This project analyzes customer responses to a bank's term deposit marketing campaign. Using historical data and Python, we developed and evaluated response models to predict whether a customer will subscribe to a term deposit. The goal is to identify the most effective classification method for improving campaign targeting and maximizing marketing performance.
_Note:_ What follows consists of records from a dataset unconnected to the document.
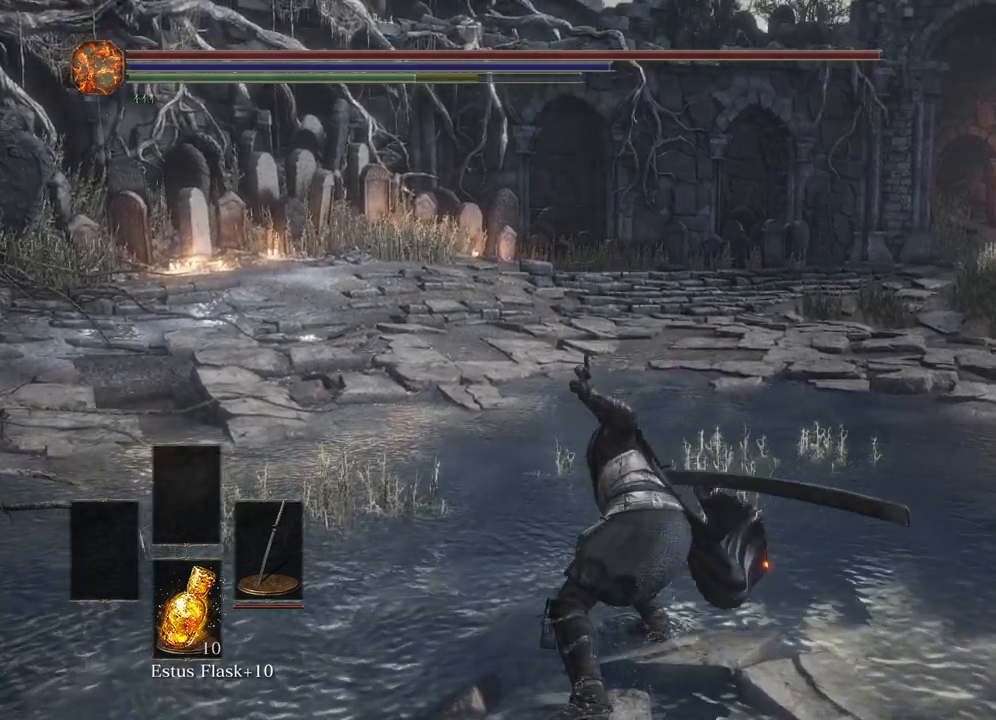
{"buttons": ["R2"], "left_stick": "center", "right_stick": "center", "events": []}
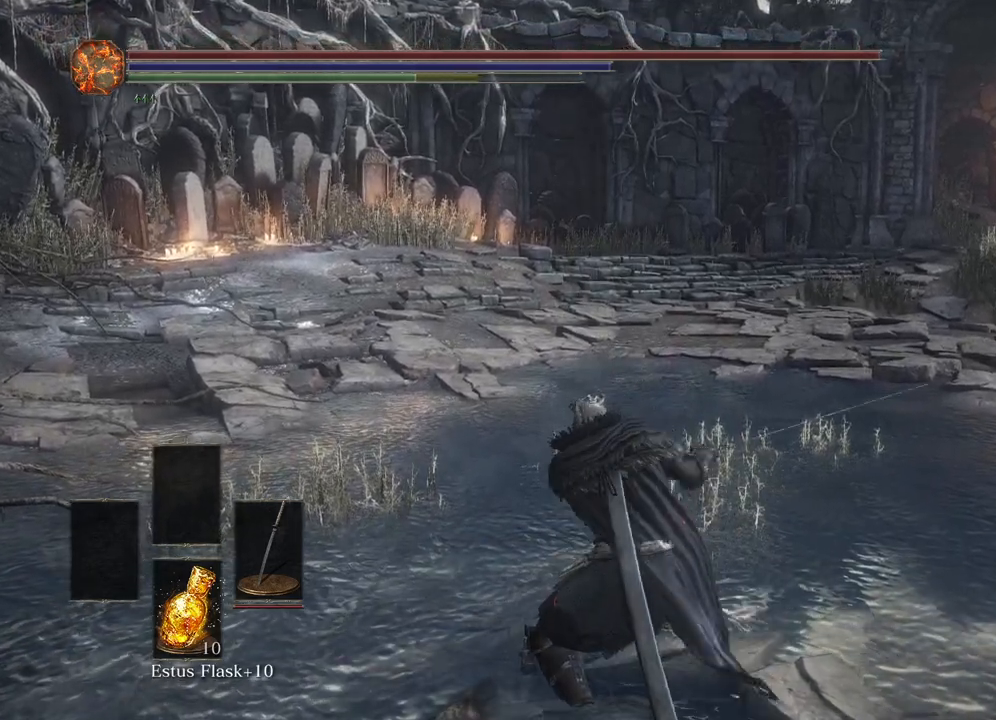
{"buttons": ["R2"], "left_stick": "center", "right_stick": "center", "events": []}
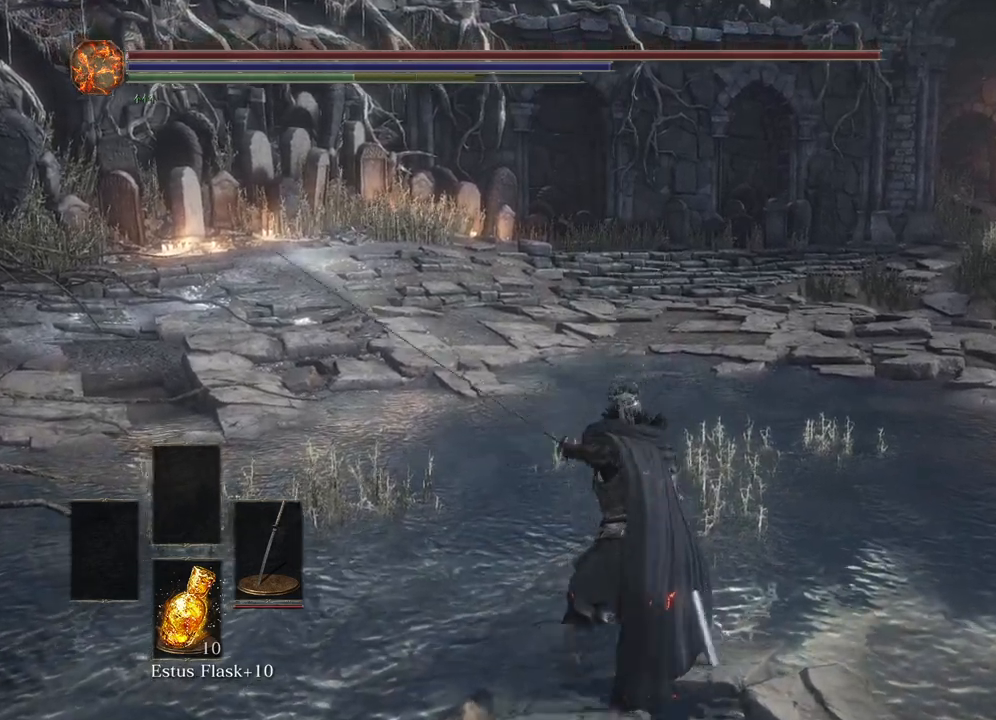
{"buttons": [], "left_stick": "center", "right_stick": "center", "events": [[467, "R2", "up"]]}
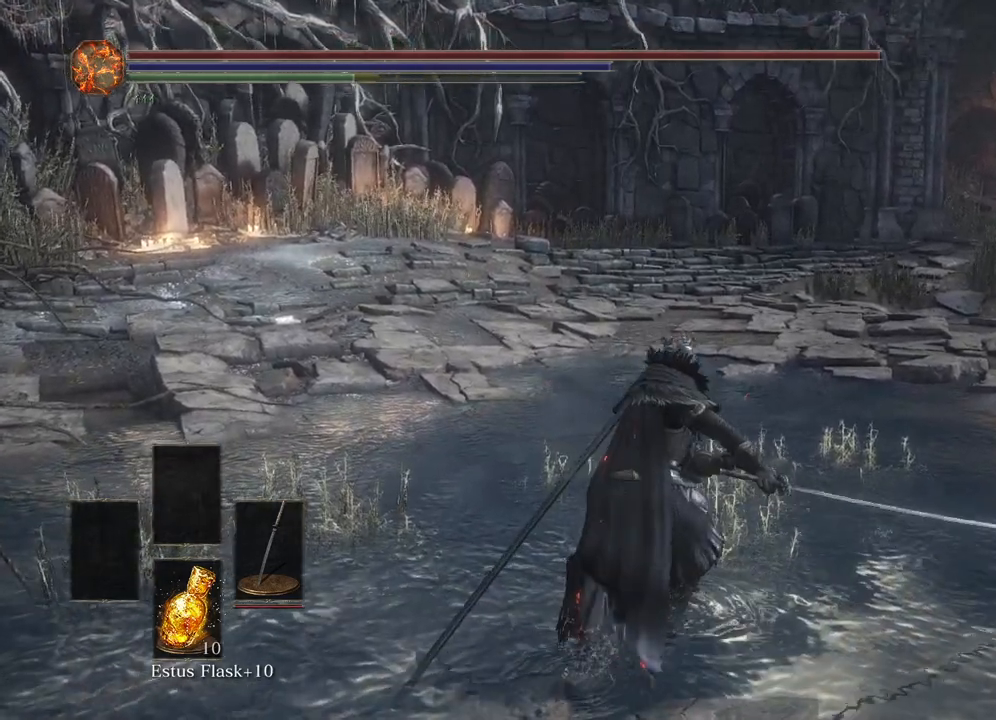
{"buttons": [], "left_stick": "center", "right_stick": "right", "events": [[433, "right_stick", "right"]]}
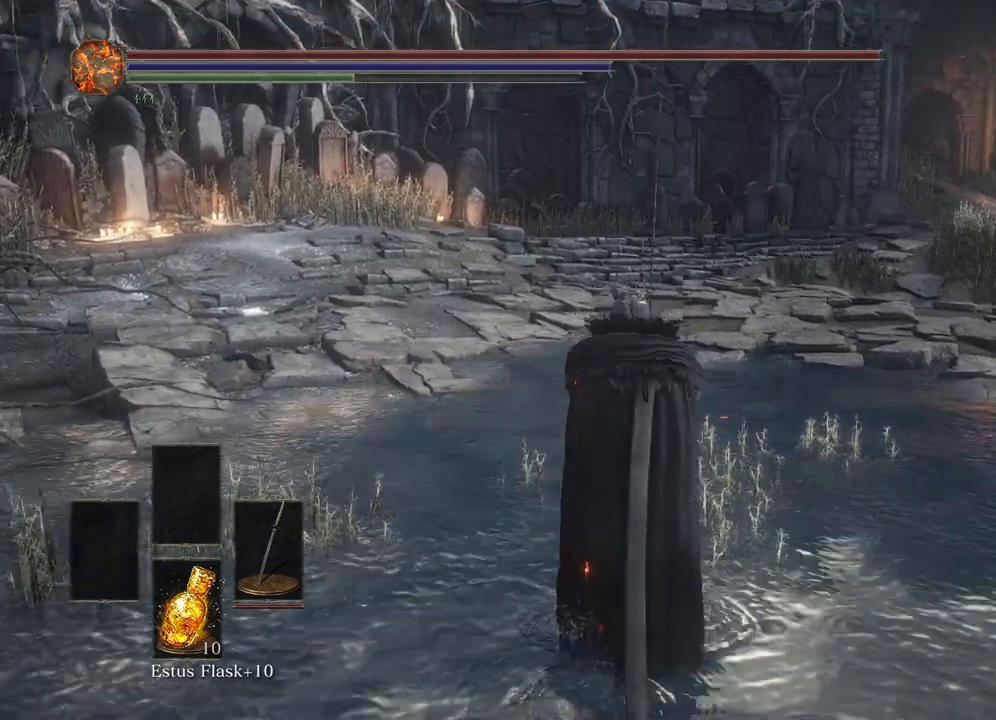
{"buttons": [], "left_stick": "up", "right_stick": "center", "events": [[400, "right_stick", "center"], [500, "left_stick", "up"]]}
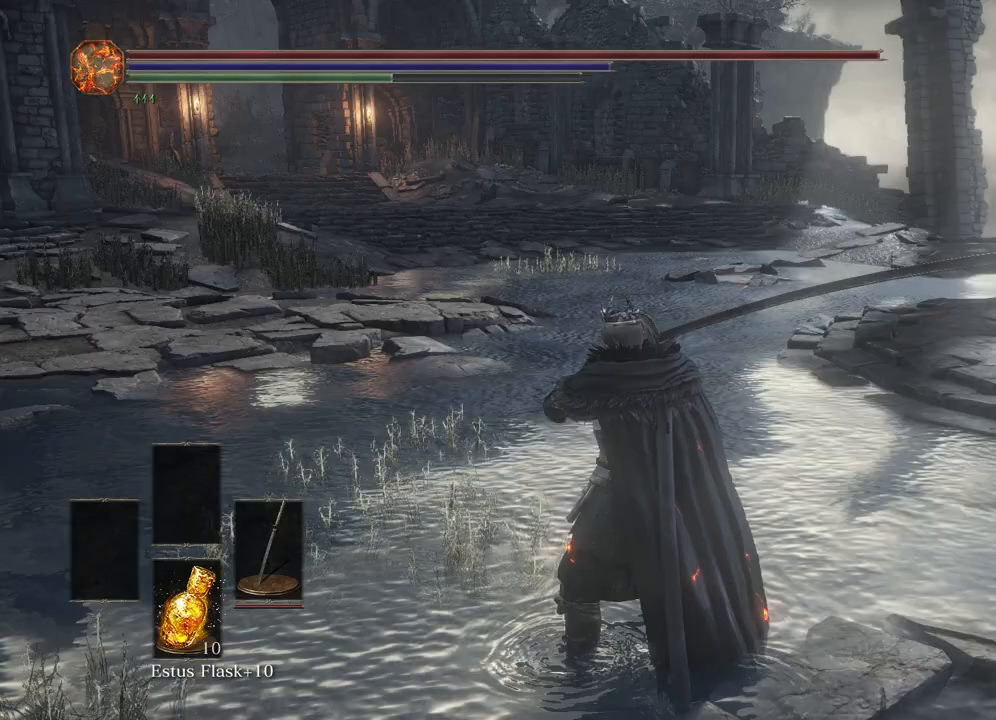
{"buttons": ["B"], "left_stick": "up", "right_stick": "center", "events": [[500, "B", "down"]]}
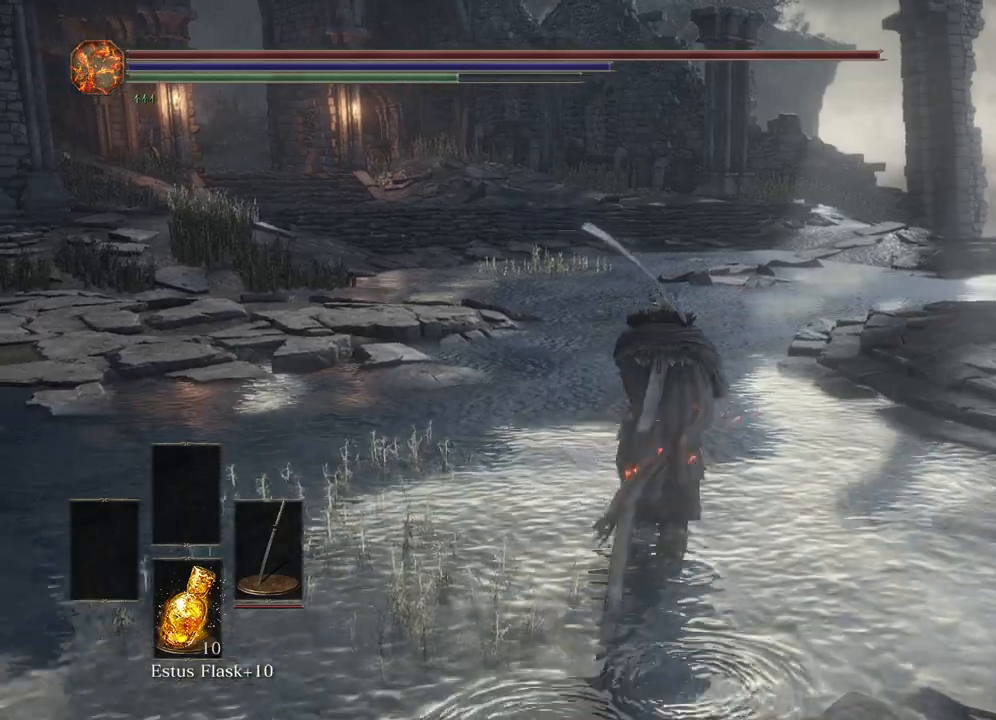
{"buttons": ["B"], "left_stick": "up", "right_stick": "center", "events": []}
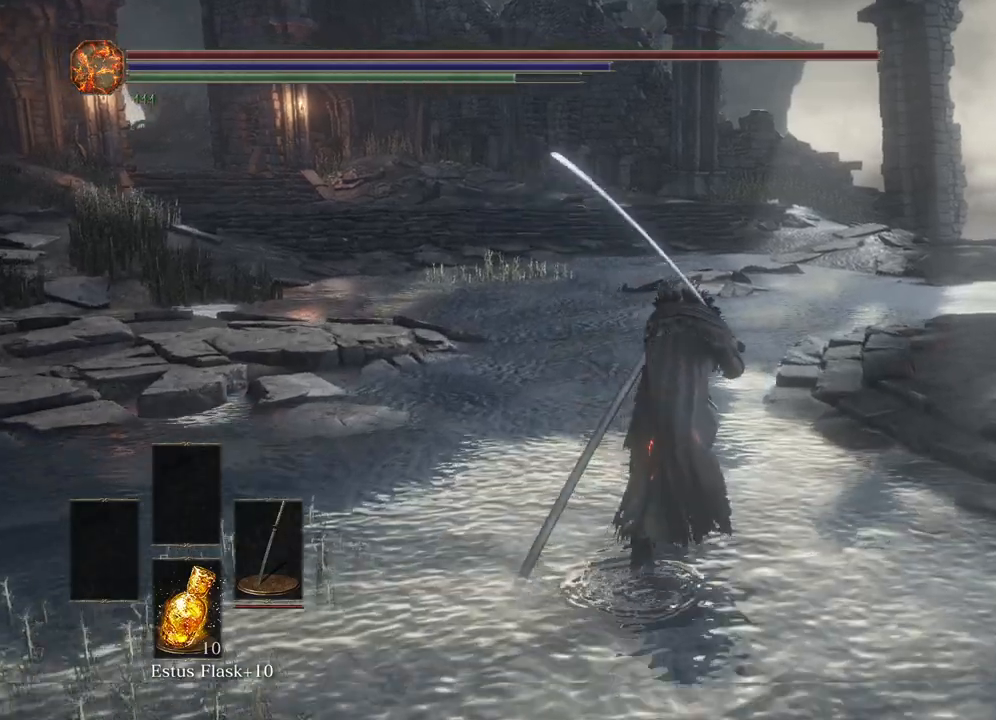
{"buttons": ["B"], "left_stick": "up", "right_stick": "center", "events": []}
- Logistic Regression – Interpretable baseline model
- Decision Tree – Tree-based structure for rule-based segmentation
- Random Forest – Ensemble model for better generalization and accuracy
| Metric | Logistic Regression | Decision Tree | Random Forest |
|---|---|---|---|
| AUC | 0.87 | 0.86 | 0.87 |
| Accuracy | 88.33% | 87.55% | 86.98% |
| Sensitivity | 40.84% | 44.87% | 55.46% |
| Specificity | 94.62% | 93.20% | 91.15% |
| F1-Score | 45.02% | 46.00% | 49.90% |
| True Positives | 486 | 534 | 660 |
| False Negatives | 704 | 656 | 530 |
✅ Random Forest emerged as the top model due to:
- The highest sensitivity, critical in capturing potential responders
- A balanced F1-score, combining precision and recall
- The lowest false negatives, minimizing missed opportunities
- Python, Jupyter Notebook
pandas,numpy,seaborn,matplotlibscikit-learnscikit-plotfor ROC & gain curves
bank-response-prediction/
- data/ # Raw dataset
- notebooks/ # Model development and EDA
- results/ # Evaluation plots and metrics
- README.md # Project documentation
This study demonstrates that while Logistic Regression offers high interpretability and accuracy, Random Forest provides the best trade-off between recall and precision, making it the most suitable model for campaign optimization.
Organizations aiming to maximize subscription rates should use Random Forest to prioritize outreach, ensuring minimal missed opportunities and effective resource allocation.